##### Entries supplied #####

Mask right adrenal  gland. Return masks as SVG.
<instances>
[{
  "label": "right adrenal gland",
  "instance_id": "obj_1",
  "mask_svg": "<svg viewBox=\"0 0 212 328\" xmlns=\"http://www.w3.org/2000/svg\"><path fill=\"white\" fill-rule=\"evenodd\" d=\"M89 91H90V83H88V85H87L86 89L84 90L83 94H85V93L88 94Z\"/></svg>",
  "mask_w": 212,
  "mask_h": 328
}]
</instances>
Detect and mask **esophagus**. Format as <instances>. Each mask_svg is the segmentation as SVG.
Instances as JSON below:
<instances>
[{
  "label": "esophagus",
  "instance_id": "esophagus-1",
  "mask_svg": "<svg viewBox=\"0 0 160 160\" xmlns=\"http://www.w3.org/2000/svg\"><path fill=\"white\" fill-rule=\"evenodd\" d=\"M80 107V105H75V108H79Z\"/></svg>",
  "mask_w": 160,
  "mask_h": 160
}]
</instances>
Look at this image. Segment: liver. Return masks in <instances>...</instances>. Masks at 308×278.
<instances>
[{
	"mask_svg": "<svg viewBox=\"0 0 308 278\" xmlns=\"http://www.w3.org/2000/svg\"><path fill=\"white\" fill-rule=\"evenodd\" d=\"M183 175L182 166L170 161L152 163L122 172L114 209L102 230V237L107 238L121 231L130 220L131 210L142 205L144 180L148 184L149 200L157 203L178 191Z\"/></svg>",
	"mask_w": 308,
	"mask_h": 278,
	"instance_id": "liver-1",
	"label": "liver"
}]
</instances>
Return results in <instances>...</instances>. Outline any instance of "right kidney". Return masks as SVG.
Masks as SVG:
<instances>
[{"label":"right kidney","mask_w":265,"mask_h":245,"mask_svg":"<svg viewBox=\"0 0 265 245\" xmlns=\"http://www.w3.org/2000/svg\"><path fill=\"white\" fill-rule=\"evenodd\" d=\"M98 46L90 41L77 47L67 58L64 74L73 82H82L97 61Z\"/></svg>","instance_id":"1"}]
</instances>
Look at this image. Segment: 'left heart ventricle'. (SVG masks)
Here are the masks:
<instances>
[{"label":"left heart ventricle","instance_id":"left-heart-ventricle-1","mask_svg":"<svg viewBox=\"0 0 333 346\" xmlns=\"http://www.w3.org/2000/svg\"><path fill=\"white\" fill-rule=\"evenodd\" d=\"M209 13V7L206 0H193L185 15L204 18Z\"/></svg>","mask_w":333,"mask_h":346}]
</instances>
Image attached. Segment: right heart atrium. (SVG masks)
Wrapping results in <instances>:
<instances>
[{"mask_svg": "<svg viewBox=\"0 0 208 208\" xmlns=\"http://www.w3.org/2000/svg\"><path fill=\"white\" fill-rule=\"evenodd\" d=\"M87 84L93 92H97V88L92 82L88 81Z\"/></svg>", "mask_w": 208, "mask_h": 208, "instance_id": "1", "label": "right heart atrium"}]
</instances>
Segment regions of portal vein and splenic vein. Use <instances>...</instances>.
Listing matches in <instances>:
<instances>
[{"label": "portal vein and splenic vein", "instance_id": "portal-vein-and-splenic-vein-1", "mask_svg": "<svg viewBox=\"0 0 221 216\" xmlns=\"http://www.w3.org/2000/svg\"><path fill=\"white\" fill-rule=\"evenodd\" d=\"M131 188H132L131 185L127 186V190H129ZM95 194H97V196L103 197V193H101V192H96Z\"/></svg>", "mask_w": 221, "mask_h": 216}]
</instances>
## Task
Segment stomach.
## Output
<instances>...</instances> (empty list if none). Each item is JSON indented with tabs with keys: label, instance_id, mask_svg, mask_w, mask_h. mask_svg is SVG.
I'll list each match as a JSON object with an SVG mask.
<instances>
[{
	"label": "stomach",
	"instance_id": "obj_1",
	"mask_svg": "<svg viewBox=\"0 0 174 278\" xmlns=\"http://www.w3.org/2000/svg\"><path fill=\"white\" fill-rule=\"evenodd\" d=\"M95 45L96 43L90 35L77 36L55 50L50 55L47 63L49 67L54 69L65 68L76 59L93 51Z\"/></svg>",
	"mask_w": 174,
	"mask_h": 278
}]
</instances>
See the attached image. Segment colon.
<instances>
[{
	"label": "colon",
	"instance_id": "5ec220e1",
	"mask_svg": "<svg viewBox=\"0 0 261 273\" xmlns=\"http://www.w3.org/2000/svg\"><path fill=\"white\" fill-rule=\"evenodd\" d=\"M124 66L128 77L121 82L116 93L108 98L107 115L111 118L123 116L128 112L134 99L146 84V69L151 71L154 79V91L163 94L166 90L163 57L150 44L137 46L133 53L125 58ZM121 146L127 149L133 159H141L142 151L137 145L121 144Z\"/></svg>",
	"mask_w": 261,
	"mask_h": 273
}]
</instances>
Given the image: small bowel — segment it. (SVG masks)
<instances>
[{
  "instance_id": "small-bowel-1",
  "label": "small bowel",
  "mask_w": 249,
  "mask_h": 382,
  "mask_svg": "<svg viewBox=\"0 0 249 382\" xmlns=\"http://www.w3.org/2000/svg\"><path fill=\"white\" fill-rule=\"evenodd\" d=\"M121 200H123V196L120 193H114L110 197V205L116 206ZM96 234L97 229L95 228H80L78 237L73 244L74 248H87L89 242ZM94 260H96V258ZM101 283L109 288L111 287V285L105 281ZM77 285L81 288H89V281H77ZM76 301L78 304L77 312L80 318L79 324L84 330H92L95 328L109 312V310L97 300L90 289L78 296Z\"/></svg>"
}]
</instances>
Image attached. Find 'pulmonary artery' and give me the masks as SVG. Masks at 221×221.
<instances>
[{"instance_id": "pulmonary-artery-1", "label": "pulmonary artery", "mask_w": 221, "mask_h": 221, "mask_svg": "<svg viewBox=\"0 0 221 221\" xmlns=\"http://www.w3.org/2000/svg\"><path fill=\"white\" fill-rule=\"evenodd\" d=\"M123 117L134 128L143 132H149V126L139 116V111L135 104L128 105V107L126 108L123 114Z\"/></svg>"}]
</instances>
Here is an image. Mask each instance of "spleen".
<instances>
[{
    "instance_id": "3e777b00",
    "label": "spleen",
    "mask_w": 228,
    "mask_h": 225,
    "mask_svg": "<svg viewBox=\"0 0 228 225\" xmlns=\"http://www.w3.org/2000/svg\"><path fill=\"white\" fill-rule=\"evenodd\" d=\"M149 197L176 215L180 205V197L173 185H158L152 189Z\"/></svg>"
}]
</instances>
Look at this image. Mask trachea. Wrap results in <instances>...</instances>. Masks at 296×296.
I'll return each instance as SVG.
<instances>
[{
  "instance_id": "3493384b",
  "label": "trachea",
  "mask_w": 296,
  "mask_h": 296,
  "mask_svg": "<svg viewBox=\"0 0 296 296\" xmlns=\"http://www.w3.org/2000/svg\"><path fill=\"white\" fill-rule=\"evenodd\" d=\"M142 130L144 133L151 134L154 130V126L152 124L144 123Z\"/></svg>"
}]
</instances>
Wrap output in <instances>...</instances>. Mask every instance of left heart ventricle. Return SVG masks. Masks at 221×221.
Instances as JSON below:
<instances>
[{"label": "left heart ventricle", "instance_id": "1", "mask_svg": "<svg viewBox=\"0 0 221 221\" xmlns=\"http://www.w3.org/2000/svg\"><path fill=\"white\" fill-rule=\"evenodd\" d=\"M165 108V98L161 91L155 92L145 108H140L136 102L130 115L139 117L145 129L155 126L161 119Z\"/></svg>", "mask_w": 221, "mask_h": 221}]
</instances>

#####

→ **Work to complete**
Repeat all of the records above line for line, without changing anything.

→ **Reply to the task**
Mask right adrenal  gland. Return masks as SVG.
<instances>
[{
  "label": "right adrenal gland",
  "instance_id": "obj_1",
  "mask_svg": "<svg viewBox=\"0 0 212 328\" xmlns=\"http://www.w3.org/2000/svg\"><path fill=\"white\" fill-rule=\"evenodd\" d=\"M89 91H90V83H88V85H87L86 89L84 90L83 94H85V93L88 94Z\"/></svg>",
  "mask_w": 212,
  "mask_h": 328
}]
</instances>
Detect and mask **esophagus**. Format as <instances>. Each mask_svg is the segmentation as SVG.
Instances as JSON below:
<instances>
[{
  "label": "esophagus",
  "instance_id": "esophagus-1",
  "mask_svg": "<svg viewBox=\"0 0 160 160\" xmlns=\"http://www.w3.org/2000/svg\"><path fill=\"white\" fill-rule=\"evenodd\" d=\"M80 107V105H75V108H79Z\"/></svg>",
  "mask_w": 160,
  "mask_h": 160
}]
</instances>
Look at this image. Segment: liver. Return masks in <instances>...</instances>. Masks at 308×278.
<instances>
[{
	"mask_svg": "<svg viewBox=\"0 0 308 278\" xmlns=\"http://www.w3.org/2000/svg\"><path fill=\"white\" fill-rule=\"evenodd\" d=\"M183 175L182 166L170 161L152 163L122 172L114 209L102 230V237L107 238L121 231L130 220L131 210L142 205L144 180L148 184L149 200L157 203L178 191Z\"/></svg>",
	"mask_w": 308,
	"mask_h": 278,
	"instance_id": "liver-1",
	"label": "liver"
}]
</instances>
Return results in <instances>...</instances>. Outline any instance of "right kidney". Return masks as SVG.
Masks as SVG:
<instances>
[{"label":"right kidney","mask_w":265,"mask_h":245,"mask_svg":"<svg viewBox=\"0 0 265 245\" xmlns=\"http://www.w3.org/2000/svg\"><path fill=\"white\" fill-rule=\"evenodd\" d=\"M98 46L90 41L77 47L67 58L64 74L73 82H82L97 61Z\"/></svg>","instance_id":"1"}]
</instances>
Look at this image. Segment: 'left heart ventricle'. (SVG masks)
Here are the masks:
<instances>
[{"label":"left heart ventricle","instance_id":"left-heart-ventricle-1","mask_svg":"<svg viewBox=\"0 0 333 346\" xmlns=\"http://www.w3.org/2000/svg\"><path fill=\"white\" fill-rule=\"evenodd\" d=\"M209 13V7L206 0H193L185 15L204 18Z\"/></svg>","mask_w":333,"mask_h":346}]
</instances>
Image attached. Segment: right heart atrium. (SVG masks)
Wrapping results in <instances>:
<instances>
[{"mask_svg": "<svg viewBox=\"0 0 208 208\" xmlns=\"http://www.w3.org/2000/svg\"><path fill=\"white\" fill-rule=\"evenodd\" d=\"M87 84L93 92H97V88L92 82L88 81Z\"/></svg>", "mask_w": 208, "mask_h": 208, "instance_id": "1", "label": "right heart atrium"}]
</instances>
Segment regions of portal vein and splenic vein. Use <instances>...</instances>.
Listing matches in <instances>:
<instances>
[{"label": "portal vein and splenic vein", "instance_id": "portal-vein-and-splenic-vein-1", "mask_svg": "<svg viewBox=\"0 0 221 216\" xmlns=\"http://www.w3.org/2000/svg\"><path fill=\"white\" fill-rule=\"evenodd\" d=\"M131 188H132L131 185L127 186V190H129ZM95 194H97V196L103 197V193H101V192H96Z\"/></svg>", "mask_w": 221, "mask_h": 216}]
</instances>
## Task
Segment stomach.
## Output
<instances>...</instances> (empty list if none). Each item is JSON indented with tabs with keys: label, instance_id, mask_svg, mask_w, mask_h. mask_svg is SVG.
I'll list each match as a JSON object with an SVG mask.
<instances>
[{
	"label": "stomach",
	"instance_id": "obj_1",
	"mask_svg": "<svg viewBox=\"0 0 174 278\" xmlns=\"http://www.w3.org/2000/svg\"><path fill=\"white\" fill-rule=\"evenodd\" d=\"M95 45L96 43L90 35L77 36L55 50L50 55L47 63L49 67L54 69L65 68L76 59L93 51Z\"/></svg>",
	"mask_w": 174,
	"mask_h": 278
}]
</instances>
See the attached image. Segment colon.
<instances>
[{
	"label": "colon",
	"instance_id": "5ec220e1",
	"mask_svg": "<svg viewBox=\"0 0 261 273\" xmlns=\"http://www.w3.org/2000/svg\"><path fill=\"white\" fill-rule=\"evenodd\" d=\"M124 66L128 77L121 82L116 93L108 98L107 115L111 118L123 116L128 112L134 99L146 84V69L151 71L154 79V91L163 94L166 90L163 57L150 44L137 46L133 53L125 58ZM121 146L127 149L133 159H141L142 151L137 145L121 144Z\"/></svg>",
	"mask_w": 261,
	"mask_h": 273
}]
</instances>
Given the image: small bowel — segment it. (SVG masks)
<instances>
[{
  "instance_id": "small-bowel-1",
  "label": "small bowel",
  "mask_w": 249,
  "mask_h": 382,
  "mask_svg": "<svg viewBox=\"0 0 249 382\" xmlns=\"http://www.w3.org/2000/svg\"><path fill=\"white\" fill-rule=\"evenodd\" d=\"M121 200H123V196L120 193H114L110 197V205L116 206ZM96 234L97 229L95 228H80L78 237L73 244L74 248H87L89 242ZM94 260H96V258ZM101 283L109 288L111 287V285L105 281ZM77 285L81 288H89V281H77ZM76 301L78 304L77 312L80 318L79 324L84 330H92L95 328L109 312V310L97 300L90 289L78 296Z\"/></svg>"
}]
</instances>
Image attached. Find 'pulmonary artery' and give me the masks as SVG. Masks at 221×221.
<instances>
[{"instance_id": "pulmonary-artery-1", "label": "pulmonary artery", "mask_w": 221, "mask_h": 221, "mask_svg": "<svg viewBox=\"0 0 221 221\" xmlns=\"http://www.w3.org/2000/svg\"><path fill=\"white\" fill-rule=\"evenodd\" d=\"M123 117L134 128L143 132H149V126L139 116V111L135 104L128 105V107L126 108L123 114Z\"/></svg>"}]
</instances>
Here is an image. Mask each instance of "spleen".
<instances>
[{
    "instance_id": "3e777b00",
    "label": "spleen",
    "mask_w": 228,
    "mask_h": 225,
    "mask_svg": "<svg viewBox=\"0 0 228 225\" xmlns=\"http://www.w3.org/2000/svg\"><path fill=\"white\" fill-rule=\"evenodd\" d=\"M149 197L176 215L180 205V197L173 185H158L152 189Z\"/></svg>"
}]
</instances>
Look at this image. Mask trachea. Wrap results in <instances>...</instances>. Masks at 296×296.
I'll return each instance as SVG.
<instances>
[{
  "instance_id": "3493384b",
  "label": "trachea",
  "mask_w": 296,
  "mask_h": 296,
  "mask_svg": "<svg viewBox=\"0 0 296 296\" xmlns=\"http://www.w3.org/2000/svg\"><path fill=\"white\" fill-rule=\"evenodd\" d=\"M142 130L144 133L151 134L154 130V126L152 124L144 123Z\"/></svg>"
}]
</instances>
Wrap output in <instances>...</instances>. Mask every instance of left heart ventricle. Return SVG masks. Masks at 221×221.
Instances as JSON below:
<instances>
[{"label": "left heart ventricle", "instance_id": "1", "mask_svg": "<svg viewBox=\"0 0 221 221\" xmlns=\"http://www.w3.org/2000/svg\"><path fill=\"white\" fill-rule=\"evenodd\" d=\"M165 108V98L161 91L155 92L145 108H140L136 102L130 115L139 117L145 129L155 126L161 119Z\"/></svg>", "mask_w": 221, "mask_h": 221}]
</instances>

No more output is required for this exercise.